Mrs. Whitefield’s illness obliging her husband to return to London, he wrote to Dr. Stonhouse the day before his departure, urging him to use his influence with Mr. Hartley to come without delay to Ashby; but he being then unable to leave his parish, Dr. Stonhouse went to Ashby, where he remained till her Ladyship was sufficiently recovered to remove to Bristol Hot Wells, whither she went in the beginning of March. This was an important circumstance for the Doctor, who seemed halting between two opinions, notwithstanding the searching letters and eloquently urgent remonstrances of Mr. Whitefield. Lady Huntingdon says, in a letter written just before leaving Ashby:--
“The dear and excellent Dr. Doddridge and Dr. Stonhouse have been to see me. I long to see the latter embark more boldly in the cause of Christ, but he has an unaccountable dread of the opinion of the world, and is fearful of being called a Methodist. We spoke most faithfully and solemnly to him; he appeared affected, and shed tears. He and Dr. Doddridge have preached alternately every evening, and have occasionally assisted in the administration of the sacrament. How holy, how humble, is that excellent man! and what divine words fell from his lips at the last sacramental feast! How close and searching were his addresses! I think I was scarce ever so happy before. I trust my journey to Bristol will be for good! O that my health and strength may be wholly employed for that blessed Redeemer who has done such great things for me!”
Mr. Whitefield left Ashby the first week in February, and towards the close of the month received a letter from Lady Huntingdon, with an account of the continued improvement in her health, which rejoiced the benevolent heart of that great and good man.
Early in the month of March, Lady Huntingdon and family left Ashby for Bristol. A few days after her arrival she was agreeably surprised by a visit from Mr. Whitefield, who had been preaching at Gloucester and Tewkesbury, with his accustomed zeal and success. Intending to proceed towards the south, he wrote to Mr. Hervey to supply his place:--
“This comes (says he) with a summons from good Lady Huntingdon for you to appear in Bristol and abide for a month or two at my brother’s house; you must not refuse. The God who has carried that elect Lady through such bad roads from Ashby hither will take care of you, and I am persuaded you will not repent your journey. Her Ladyship made the motion to me, and intends writing herself. Blessed be God, she is much better, and I trust will do well. She will have nobody to give her the sacrament unless you come.”

::::::::::

§ **Set exercise 1**
Translate into French this sentence from the passage above about Lady Huntingdon and Mr. Whitefield: "Early in the month of March, Lady Huntingdon and family left Ashby for Bristol."
§ **Set exercise 2**
According to the passage above about Lady Huntingdon and Mr. Whitefield, in which two places had Mr. Whitefield been preaching before he visited her in Bristol?
§ **Set exercise 3**
From the passage above about Lady Huntingdon and Mr. Whitefield, echo word for word the text between "Mr. Whitefield left" and "and good man.", inclusive.

::::::::::

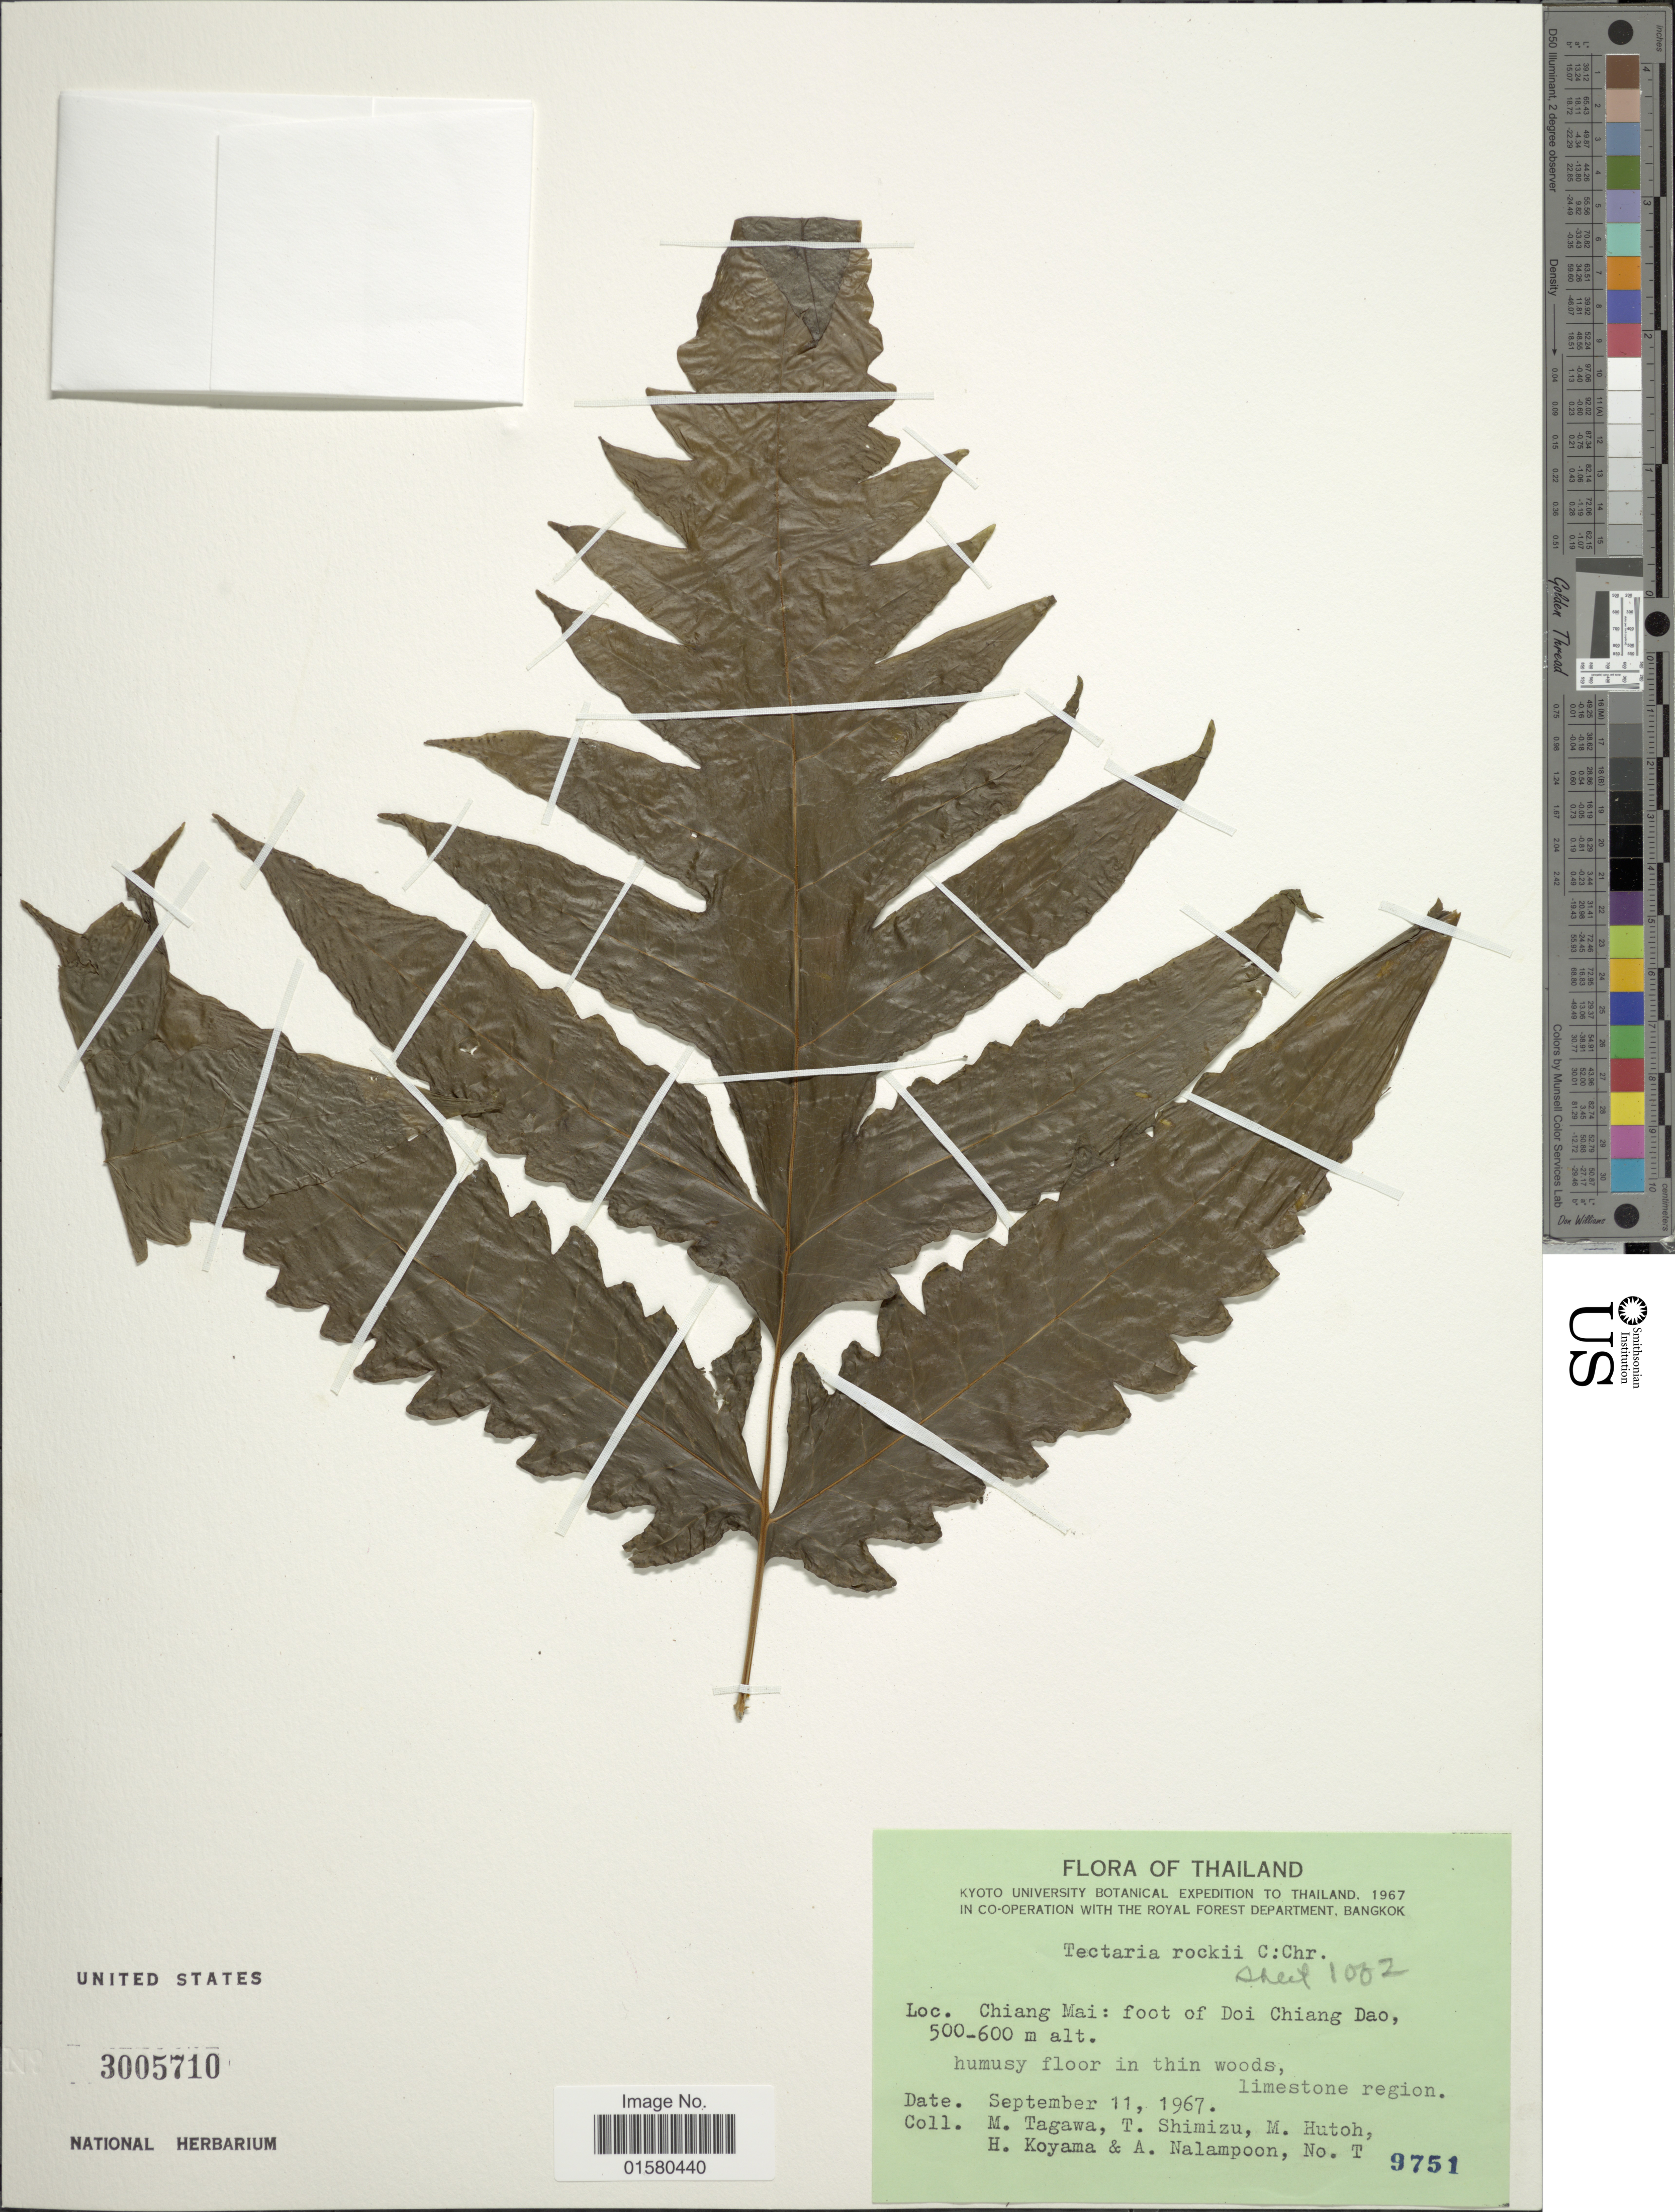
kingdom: Plantae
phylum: Tracheophyta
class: Polypodiopsida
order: Polypodiales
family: Tectariaceae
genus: Tectaria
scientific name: Tectaria rockii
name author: C. Chr.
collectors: M. Tagawa, T. Shimizu, M. Hutoh, H. Koyama & A. Nalampoon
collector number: T 9751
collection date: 1967-09-11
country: Thailand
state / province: Chiang Mai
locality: ChiangMai: foot of Doi Chiang Dao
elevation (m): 500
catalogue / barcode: US 3005710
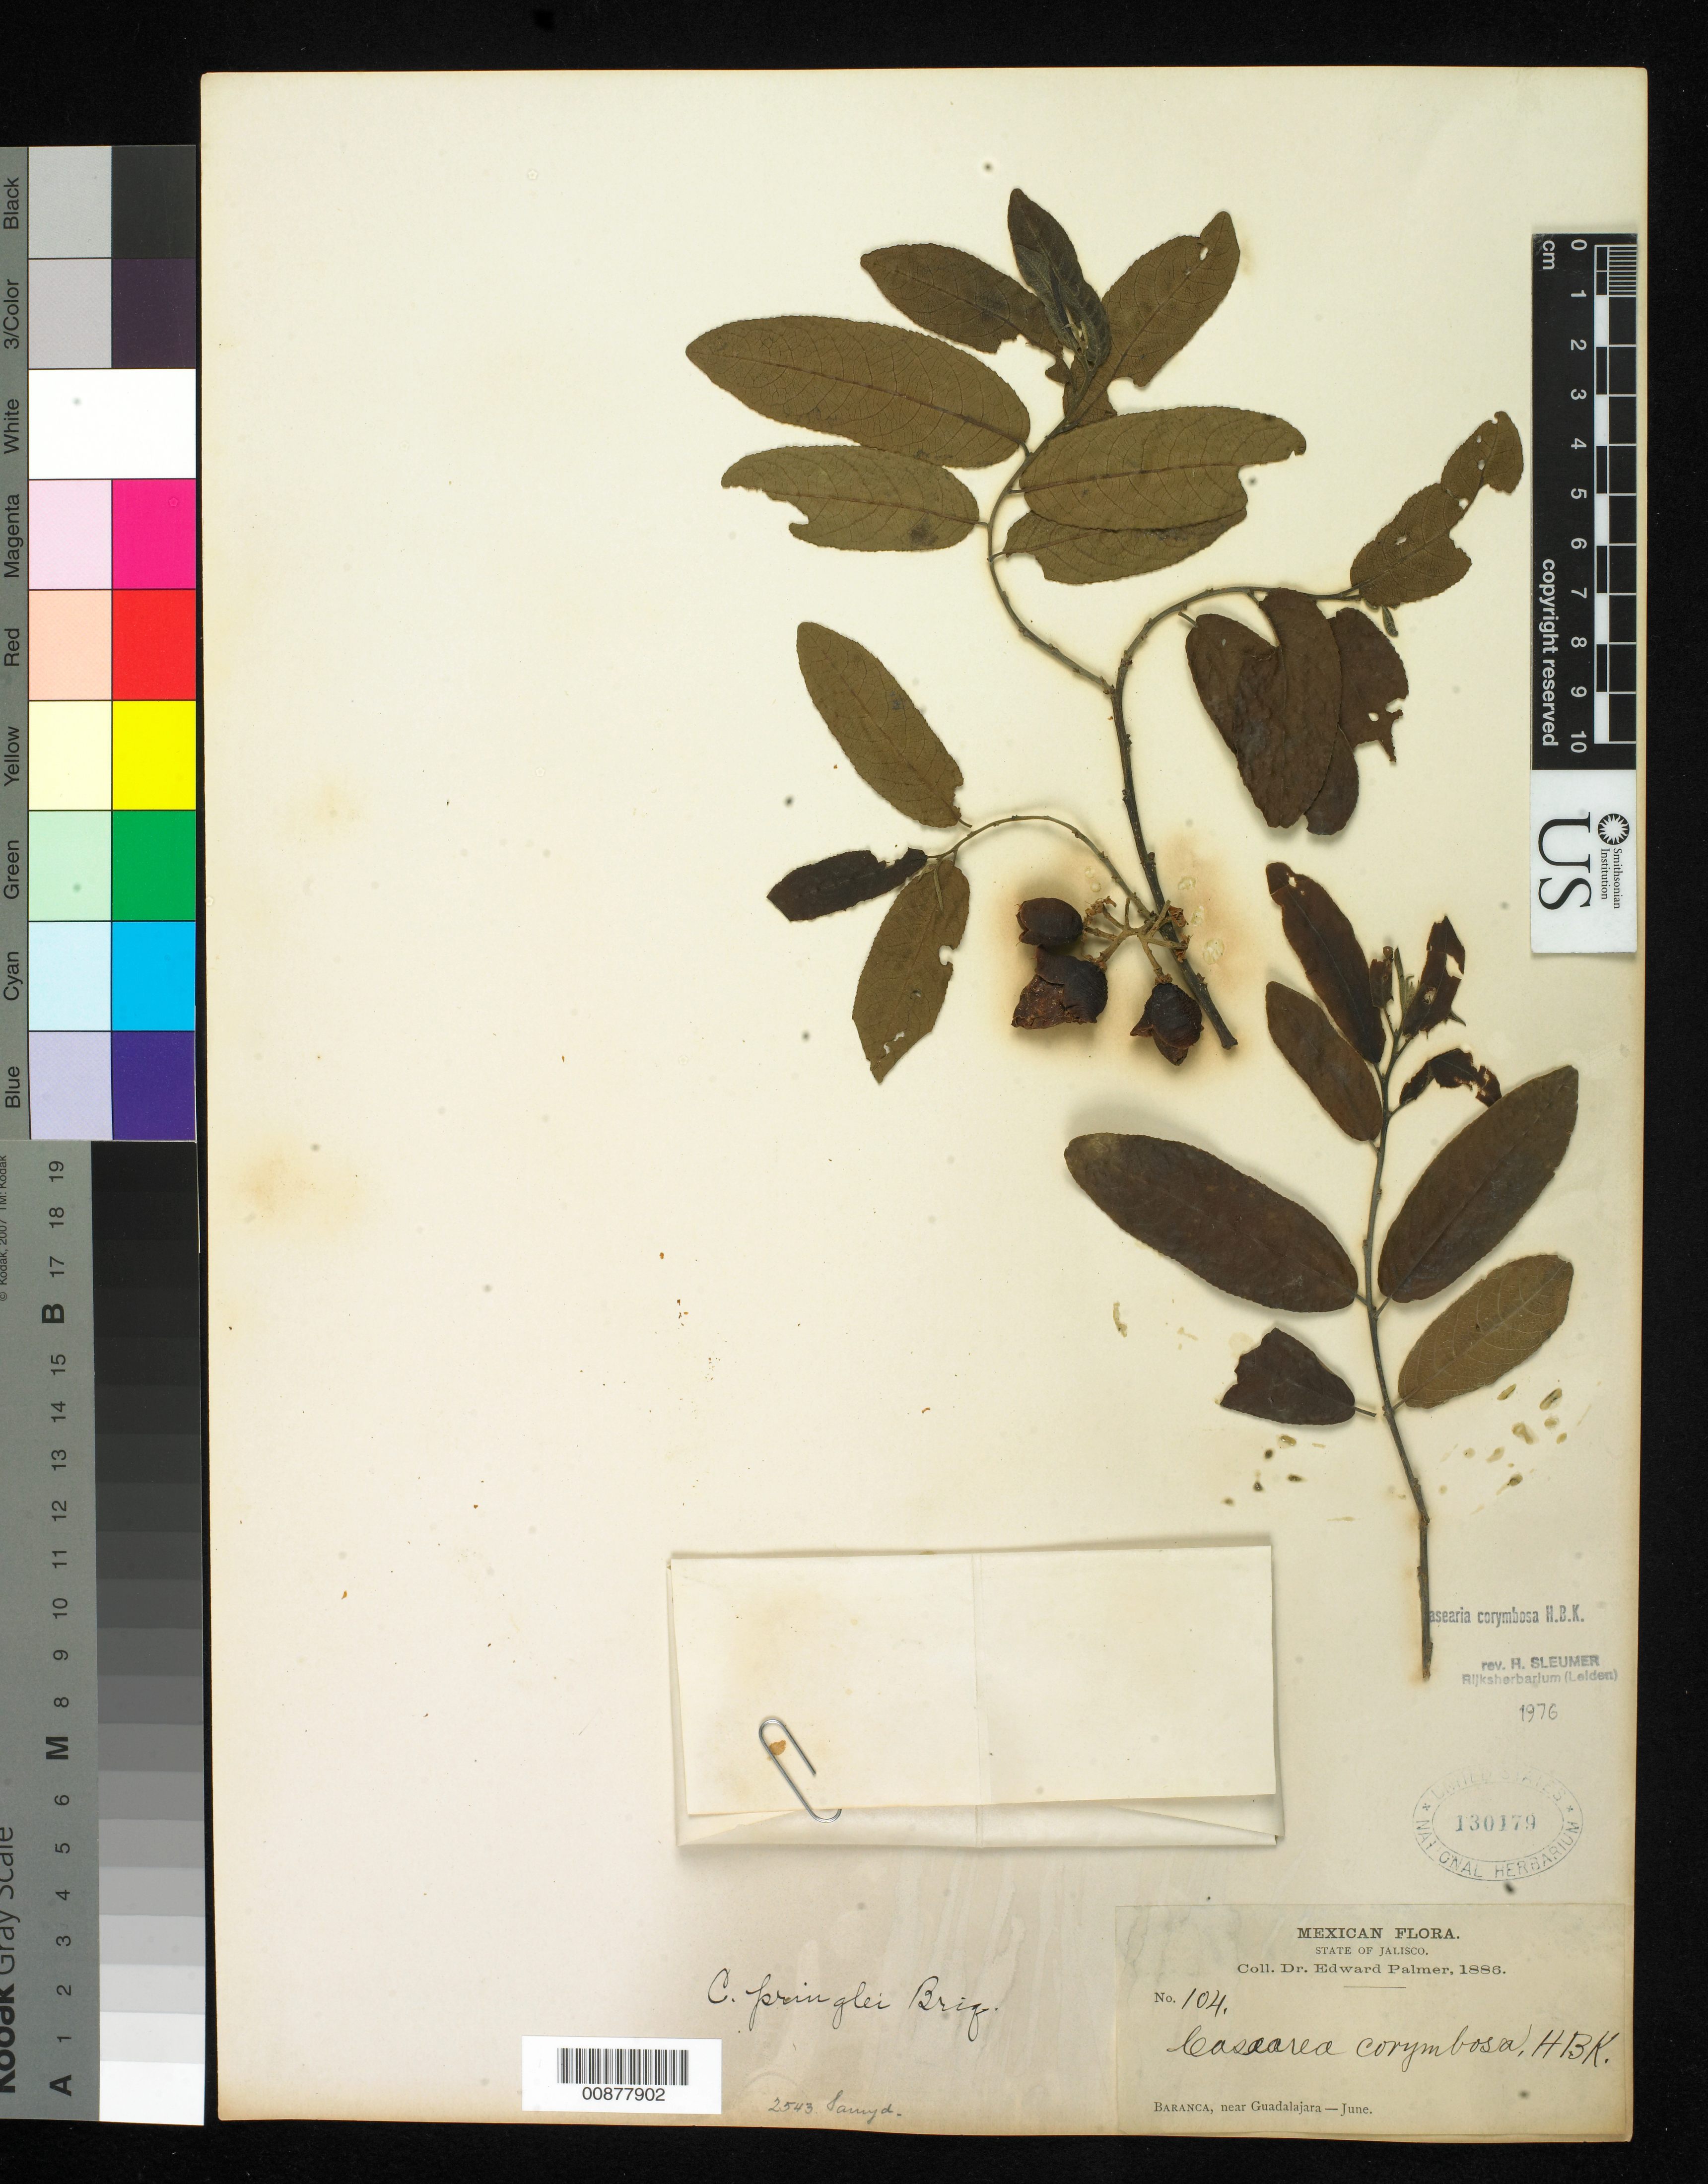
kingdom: Plantae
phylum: Tracheophyta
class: Magnoliopsida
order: Malpighiales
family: Salicaceae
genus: Casearia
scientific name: Casearia corymbosa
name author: Kunth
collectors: E. Palmer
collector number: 104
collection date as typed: Jun 1886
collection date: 1886-06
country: Mexico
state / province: Jalisco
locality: Barranca, near Guadalajara, Jalisco.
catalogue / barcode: US 130179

::::::::::

§ **Correct response 1**
Au début du mois de mars, Lady Huntingdon et sa famille quittèrent Ashby pour Bristol.

§ **Correct response 2**
Gloucester and Tewkesbury.

§ **Correct response 3**
Mr. Whitefield left Ashby the first week in February, and towards the close of the month received a letter from Lady Huntingdon, with an account of the continued improvement in her health, which rejoiced the benevolent heart of that great and good man.